If anything, it’s difficult to overstate the unnerving nature of the rhetoric Breitbart published under Bannon. Such editorial carrion included the claim that birth control “make women unattractive,” and, as the Southern Poverty Law Center noted, having “organized conferences featuring nativist speakers and published op-eds and interviews with [radical right] movement leaders.” The SPLC, for good measure, added that Breitbart had become a “white ethno-nationalist propaganda mill.” Even as Bannon ascends to the White House, Breitbart—whose Facebook page cracked the top-four news outlets for interactions during the election—retains an article tag allowing visitors to access articles on “black crime.”

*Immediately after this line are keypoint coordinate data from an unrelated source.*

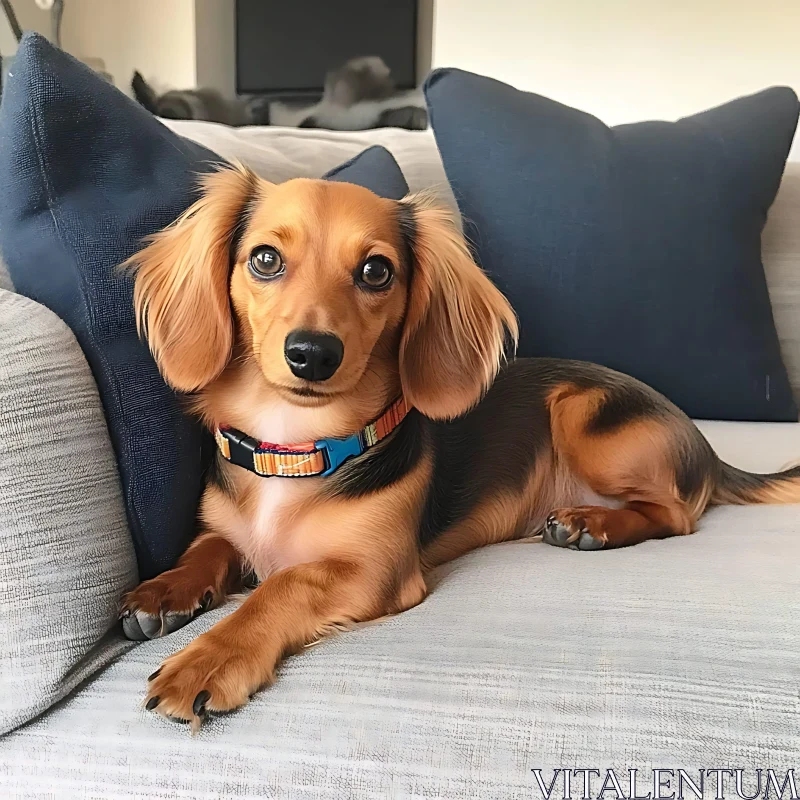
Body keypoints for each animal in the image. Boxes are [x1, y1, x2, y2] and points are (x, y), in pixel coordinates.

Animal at [122, 166, 800, 728]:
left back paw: (593, 523)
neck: (295, 449)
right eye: (264, 259)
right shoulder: (224, 531)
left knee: (677, 514)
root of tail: (705, 446)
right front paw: (165, 591)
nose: (312, 354)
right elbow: (205, 551)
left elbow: (281, 586)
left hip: (582, 414)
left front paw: (209, 658)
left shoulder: (375, 569)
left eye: (376, 271)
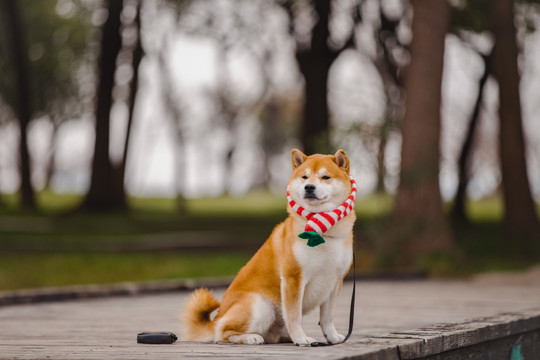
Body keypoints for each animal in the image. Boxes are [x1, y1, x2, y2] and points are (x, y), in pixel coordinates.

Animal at [181, 149, 356, 346]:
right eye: (304, 177)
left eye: (325, 177)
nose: (309, 187)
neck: (325, 233)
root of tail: (217, 317)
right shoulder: (293, 278)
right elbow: (294, 316)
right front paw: (301, 338)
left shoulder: (334, 281)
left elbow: (327, 317)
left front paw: (332, 337)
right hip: (261, 307)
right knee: (223, 333)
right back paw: (251, 337)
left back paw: (284, 336)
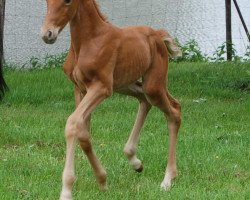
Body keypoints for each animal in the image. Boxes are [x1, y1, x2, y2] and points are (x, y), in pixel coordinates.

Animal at [41, 0, 182, 198]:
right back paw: (135, 161)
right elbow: (83, 133)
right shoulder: (80, 89)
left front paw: (67, 190)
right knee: (145, 100)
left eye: (68, 1)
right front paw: (102, 181)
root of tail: (158, 34)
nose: (47, 34)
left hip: (153, 85)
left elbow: (72, 123)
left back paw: (168, 179)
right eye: (46, 2)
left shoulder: (101, 88)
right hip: (126, 85)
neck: (89, 41)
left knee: (174, 111)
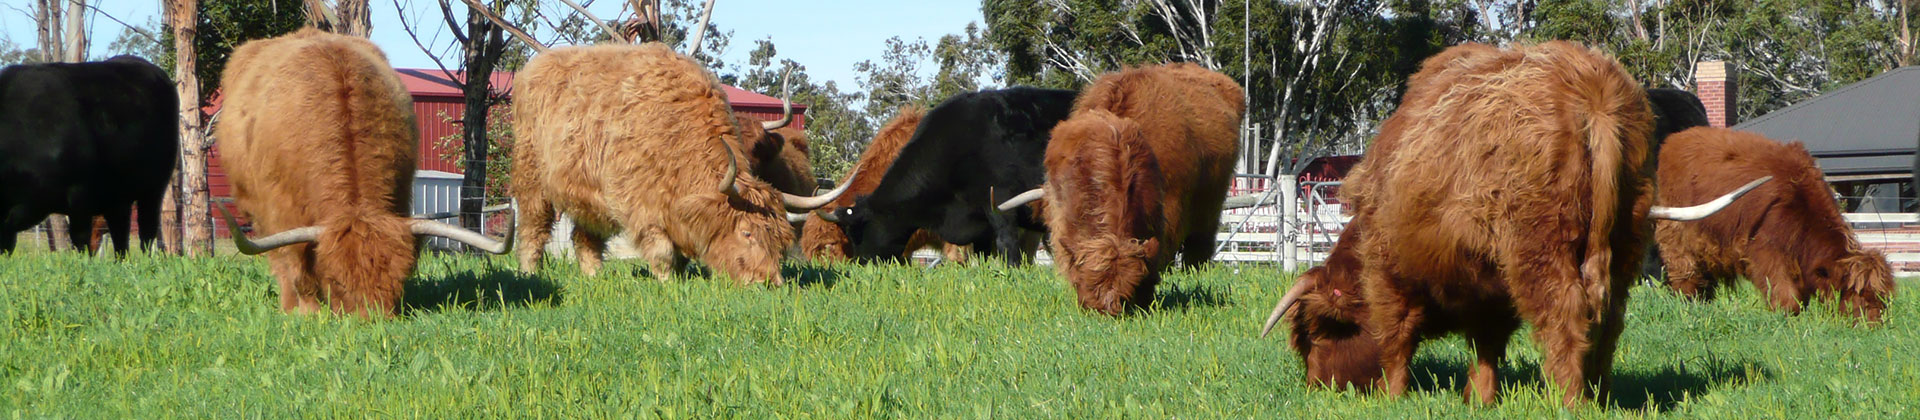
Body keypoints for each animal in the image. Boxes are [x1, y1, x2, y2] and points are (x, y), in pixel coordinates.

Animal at [0, 55, 177, 256]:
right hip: (118, 197)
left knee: (146, 231)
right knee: (120, 234)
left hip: (154, 188)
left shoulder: (80, 193)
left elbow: (80, 238)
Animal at [213, 29, 509, 317]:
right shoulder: (281, 212)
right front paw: (306, 312)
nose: (372, 319)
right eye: (336, 281)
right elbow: (295, 263)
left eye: (399, 278)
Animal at [510, 43, 852, 285]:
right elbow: (661, 251)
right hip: (531, 178)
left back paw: (595, 277)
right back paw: (530, 273)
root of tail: (534, 66)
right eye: (747, 233)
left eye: (780, 240)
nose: (769, 282)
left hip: (588, 195)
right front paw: (668, 284)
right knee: (533, 229)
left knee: (585, 238)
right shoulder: (640, 205)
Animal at [1257, 42, 1770, 405]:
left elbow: (1396, 339)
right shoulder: (1488, 284)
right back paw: (1597, 394)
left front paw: (1393, 397)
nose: (1318, 386)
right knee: (1607, 319)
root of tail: (1592, 98)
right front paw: (1478, 398)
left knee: (1566, 315)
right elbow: (1487, 343)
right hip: (1624, 242)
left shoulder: (1391, 274)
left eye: (1314, 334)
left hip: (1540, 249)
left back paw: (1568, 401)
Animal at [1655, 127, 1895, 322]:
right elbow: (1786, 299)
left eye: (1883, 296)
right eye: (1858, 292)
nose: (1873, 324)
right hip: (1677, 236)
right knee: (1685, 276)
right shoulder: (1766, 254)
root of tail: (1675, 139)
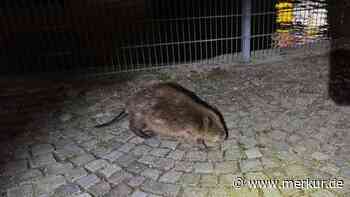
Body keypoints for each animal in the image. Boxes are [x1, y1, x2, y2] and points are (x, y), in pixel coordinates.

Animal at [95, 82, 228, 148]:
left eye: (222, 125)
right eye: (218, 131)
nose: (225, 136)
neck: (196, 117)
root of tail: (127, 106)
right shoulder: (188, 128)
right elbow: (195, 138)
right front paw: (205, 146)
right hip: (140, 116)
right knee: (133, 126)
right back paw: (148, 135)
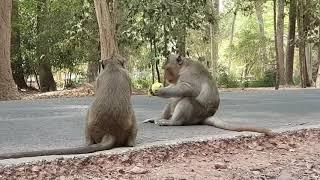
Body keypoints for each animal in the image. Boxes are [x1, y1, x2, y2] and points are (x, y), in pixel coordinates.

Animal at [144, 54, 274, 136]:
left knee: (186, 100)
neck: (184, 66)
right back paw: (160, 118)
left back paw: (173, 122)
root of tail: (204, 116)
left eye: (167, 69)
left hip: (196, 112)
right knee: (173, 101)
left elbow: (188, 89)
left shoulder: (190, 75)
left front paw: (160, 91)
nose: (166, 77)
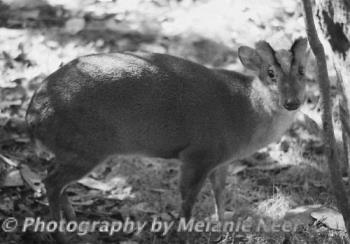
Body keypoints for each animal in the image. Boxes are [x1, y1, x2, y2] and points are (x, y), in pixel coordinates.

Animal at [26, 38, 308, 242]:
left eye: (302, 71)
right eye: (270, 73)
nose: (292, 102)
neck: (246, 112)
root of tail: (33, 116)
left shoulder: (221, 159)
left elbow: (220, 192)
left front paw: (225, 228)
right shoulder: (198, 153)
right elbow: (188, 198)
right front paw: (181, 235)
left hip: (72, 150)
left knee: (56, 180)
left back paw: (75, 224)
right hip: (86, 148)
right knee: (51, 182)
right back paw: (61, 235)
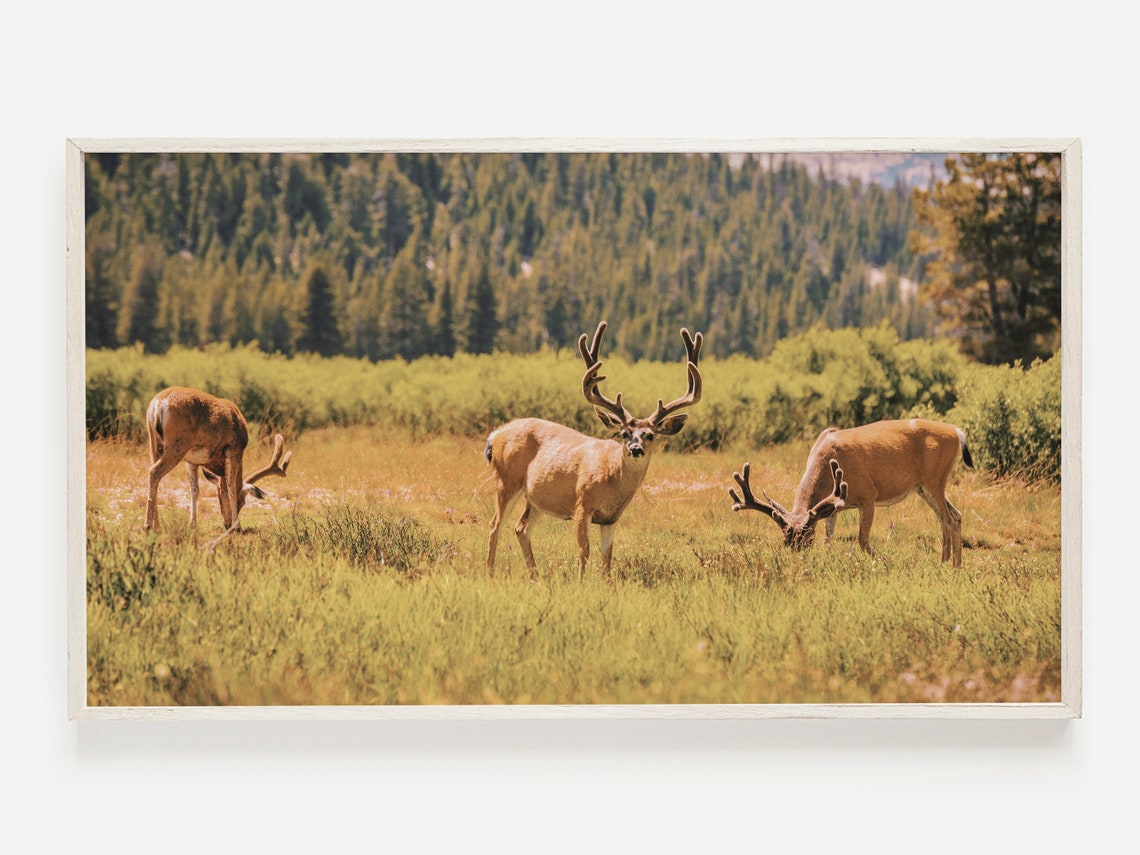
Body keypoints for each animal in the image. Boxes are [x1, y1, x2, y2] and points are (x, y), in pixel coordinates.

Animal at [144, 386, 292, 534]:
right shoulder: (234, 449)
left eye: (218, 496)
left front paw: (193, 524)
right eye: (243, 501)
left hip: (155, 445)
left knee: (154, 475)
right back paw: (149, 526)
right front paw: (238, 526)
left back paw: (156, 526)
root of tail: (158, 403)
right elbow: (231, 487)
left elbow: (195, 490)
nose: (227, 524)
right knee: (154, 472)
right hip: (177, 446)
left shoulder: (192, 460)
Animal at [484, 321, 703, 579]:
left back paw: (535, 577)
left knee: (521, 528)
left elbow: (607, 557)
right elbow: (584, 550)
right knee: (495, 525)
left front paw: (606, 583)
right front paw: (580, 582)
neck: (612, 481)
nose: (635, 449)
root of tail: (497, 434)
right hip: (506, 480)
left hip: (536, 498)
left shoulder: (611, 518)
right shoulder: (582, 504)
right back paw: (490, 573)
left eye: (650, 435)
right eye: (624, 433)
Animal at [729, 418, 974, 567]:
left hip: (934, 480)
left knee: (948, 518)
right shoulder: (835, 506)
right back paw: (952, 564)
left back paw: (947, 564)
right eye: (785, 541)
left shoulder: (868, 495)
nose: (797, 563)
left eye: (808, 539)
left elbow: (862, 540)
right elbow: (829, 538)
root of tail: (957, 432)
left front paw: (884, 562)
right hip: (924, 487)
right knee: (954, 515)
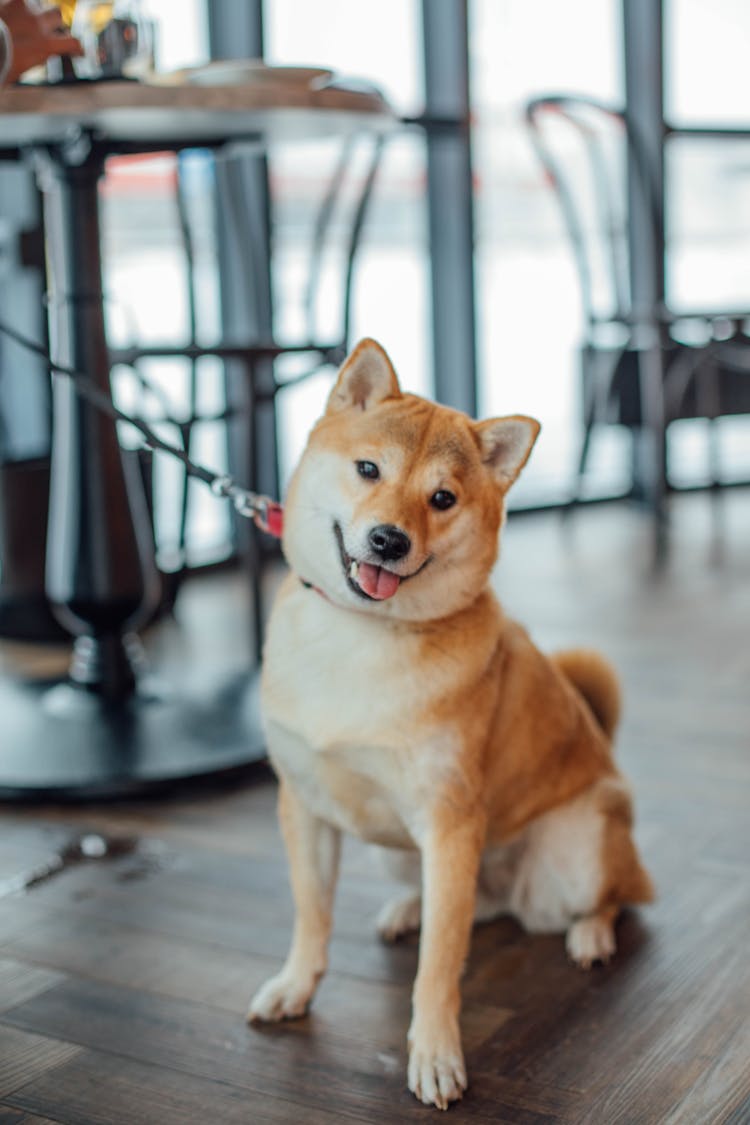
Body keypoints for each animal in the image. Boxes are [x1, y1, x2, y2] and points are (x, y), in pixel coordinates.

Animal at [249, 337, 652, 1111]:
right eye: (368, 469)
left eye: (442, 498)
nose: (388, 539)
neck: (362, 637)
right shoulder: (304, 806)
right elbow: (312, 914)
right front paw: (295, 984)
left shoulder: (449, 824)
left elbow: (439, 967)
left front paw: (434, 1054)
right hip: (404, 853)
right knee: (470, 909)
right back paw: (408, 909)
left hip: (579, 852)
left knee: (613, 896)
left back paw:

While perhaps not surprising for anyone who’s followed Trump’s campaign, Bannon’s years-long loathing toward Islam is especially troubling. According to a 2015 Bloomberg profile, Bannon, who’d served in the Navy, saw a “political awakening … spurred by the Sept. 11 attacks,” and likes to describe Islam as a “political ideology.” Bannon not only endorsed candidates who’d mooted the notion of expelling all American Muslims, he’s also tabbed Pamela Geller—who runs an anti-Muslim hate group, according to the SPLC—as “one of the leading experts in the country, if not the world,” on Islam. For good measure, as the National Review recently wrote, Bannon’s Breitbart pushed “Pravda-esque lies” about American Muslims celebrating the Sept. 11 attacks.
A 2014 transcript unearthed by BuzzFeed further outlines the contours of Bannon’s civilizational fear-mongering. In describing ISIL’s “current drive to the caliphate,” Bannon intoned that “there is a major war brewing, a war that’s already global.”
An expert at using dog-whistles, Bannon is speaking directly to an audience that is increasingly receptive to the notion of a “global tea party movement.” In nine weeks, this is the man who will be sitting just down the hall from the Oval Office—waiting to bend the ear of America’s newest, and most malleable, president.